With all that said, I do jump paywalls—and I feel perfectly morally fine about doing so because nobody could reasonably expect me to shell out for an annual subscription to a newspaper in Minneapolis in order to read a single story. (If the paper asked for some pocket change via Apple Pay in order to read a single story, I’d happily pay that, but micropayments are for whatever reason a nut that the internet hasn’t managed to crack over the span of 30 years.) Financially speaking, I simply can’t afford to subscribe to every publication that I read in the span of year. You have to pick the outlets that you read and care about the most, and that’s where you have to put your subscription dollars to work.
But it’s a basic human kindness to not respond to a writer with someone else’s story and launch into a high-minded conversation about whether paywalls are legit or not. Many of us jump paywalls out of necessity. But because paywalls pay the bills for thousands of writers, we should at the very least shut up when talking to the writers whose labor is funded by the paywall.
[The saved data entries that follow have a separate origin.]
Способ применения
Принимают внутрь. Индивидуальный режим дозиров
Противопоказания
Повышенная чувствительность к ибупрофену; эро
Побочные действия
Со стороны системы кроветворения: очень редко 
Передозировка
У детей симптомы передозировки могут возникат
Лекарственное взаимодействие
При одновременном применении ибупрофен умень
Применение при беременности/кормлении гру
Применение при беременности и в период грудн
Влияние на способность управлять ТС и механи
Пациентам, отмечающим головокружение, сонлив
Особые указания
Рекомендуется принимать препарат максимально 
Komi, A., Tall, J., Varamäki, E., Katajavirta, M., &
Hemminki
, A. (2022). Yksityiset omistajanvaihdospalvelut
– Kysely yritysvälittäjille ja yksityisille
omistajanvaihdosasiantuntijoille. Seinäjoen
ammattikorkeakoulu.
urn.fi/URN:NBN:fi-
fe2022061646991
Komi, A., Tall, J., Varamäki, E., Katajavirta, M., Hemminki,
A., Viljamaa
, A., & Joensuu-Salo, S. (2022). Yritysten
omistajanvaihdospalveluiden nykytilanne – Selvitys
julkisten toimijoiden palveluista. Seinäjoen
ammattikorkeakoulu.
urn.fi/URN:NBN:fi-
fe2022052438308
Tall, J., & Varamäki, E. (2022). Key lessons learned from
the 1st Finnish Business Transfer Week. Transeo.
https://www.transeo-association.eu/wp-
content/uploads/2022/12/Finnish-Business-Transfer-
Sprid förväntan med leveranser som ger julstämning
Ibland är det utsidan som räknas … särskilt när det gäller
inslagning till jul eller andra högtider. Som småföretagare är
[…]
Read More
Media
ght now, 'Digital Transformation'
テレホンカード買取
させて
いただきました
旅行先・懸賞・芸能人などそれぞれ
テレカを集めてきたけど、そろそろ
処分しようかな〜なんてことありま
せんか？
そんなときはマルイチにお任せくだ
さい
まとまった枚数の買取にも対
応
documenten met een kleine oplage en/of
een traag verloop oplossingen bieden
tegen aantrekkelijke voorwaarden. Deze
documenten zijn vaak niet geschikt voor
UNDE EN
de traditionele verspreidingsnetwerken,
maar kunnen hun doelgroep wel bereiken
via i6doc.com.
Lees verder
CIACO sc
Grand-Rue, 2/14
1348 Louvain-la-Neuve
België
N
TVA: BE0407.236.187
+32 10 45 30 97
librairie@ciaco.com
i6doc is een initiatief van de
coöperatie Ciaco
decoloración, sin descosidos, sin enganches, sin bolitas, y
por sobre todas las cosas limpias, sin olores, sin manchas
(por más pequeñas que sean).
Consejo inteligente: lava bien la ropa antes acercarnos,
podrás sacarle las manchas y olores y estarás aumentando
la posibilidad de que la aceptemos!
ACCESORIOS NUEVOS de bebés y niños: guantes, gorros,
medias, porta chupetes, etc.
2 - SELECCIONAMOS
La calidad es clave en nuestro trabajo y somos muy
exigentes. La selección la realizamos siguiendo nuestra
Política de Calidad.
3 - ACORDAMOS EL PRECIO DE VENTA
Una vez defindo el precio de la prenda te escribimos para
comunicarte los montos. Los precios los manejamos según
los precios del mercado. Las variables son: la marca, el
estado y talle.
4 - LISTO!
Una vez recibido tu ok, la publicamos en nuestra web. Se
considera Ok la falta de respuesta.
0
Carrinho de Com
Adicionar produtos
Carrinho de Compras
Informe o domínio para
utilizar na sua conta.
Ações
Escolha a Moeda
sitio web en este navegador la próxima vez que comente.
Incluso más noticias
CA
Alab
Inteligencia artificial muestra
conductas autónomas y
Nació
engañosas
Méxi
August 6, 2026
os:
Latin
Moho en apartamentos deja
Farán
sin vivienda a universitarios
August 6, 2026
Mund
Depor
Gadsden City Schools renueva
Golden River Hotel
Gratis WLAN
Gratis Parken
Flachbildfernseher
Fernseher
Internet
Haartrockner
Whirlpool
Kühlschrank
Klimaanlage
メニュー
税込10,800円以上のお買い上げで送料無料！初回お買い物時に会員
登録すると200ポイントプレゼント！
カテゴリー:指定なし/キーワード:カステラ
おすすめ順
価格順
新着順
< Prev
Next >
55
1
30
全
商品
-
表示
And I know someone might try to extrapolate my “jumping a paywall is okay now and then as long as you don’t brag about it to the writer” stance into an admission that it’s okay to pirate my comics. But that analogy doesn’t track, because you can right now take my comics out for free from your local library, or you can request copies via interlibrary loan. (And in fact, I frequently use my Seattle Public Library card to gain online access to newspapers and magazines that I don’t subscribe to, which I consider to be just as morally sound as taking a book out from the library.)
I love to hear from people who take my books out from the library. Hell, I encourage you to borrow my comics from the library. But if you tell me that you pirated one of my comics, all I hear is that you stole money from my friends—the artist who spent months crouched over their drawing boards, the publishers and editors who care enough about comics to devote their whole lives to bringing them into the world.
In short, what I’m saying is that writers (and editors, and publishers, and everyone else involved in writing and publishing words) are people, too, and you should always try to treat people at least as well as the way you’d want to be treated if the roles were reversed. If you don’t follow that rule, I’m not going to interact with you. Some (idiots) might call that cancel culture, but really it’s just the basic requirement for being a person who lives in a society.
Hope this finds you well, and maybe I’ll see you out in the world this month?